▶ Work request: Print the line that contains "#1 knife (700,474,752,655)" and every line after it through the last line of the records below, exactly as written and nothing else.

▶ Source material:
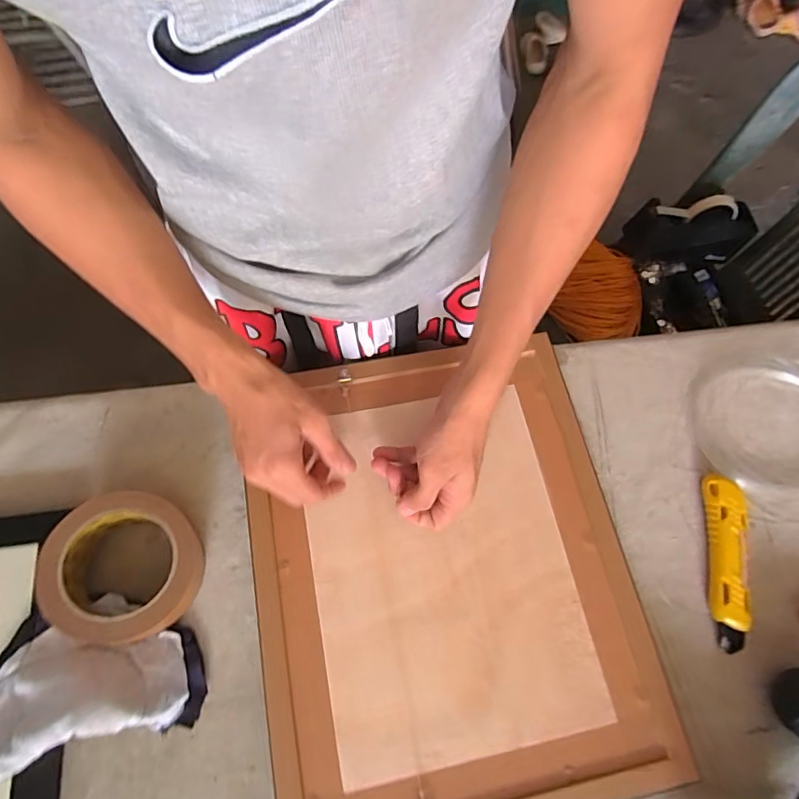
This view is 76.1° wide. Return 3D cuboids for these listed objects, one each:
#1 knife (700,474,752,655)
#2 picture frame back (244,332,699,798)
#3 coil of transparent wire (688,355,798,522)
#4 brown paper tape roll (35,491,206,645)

▶ The answer:
#1 knife (700,474,752,655)
#2 picture frame back (244,332,699,798)
#3 coil of transparent wire (688,355,798,522)
#4 brown paper tape roll (35,491,206,645)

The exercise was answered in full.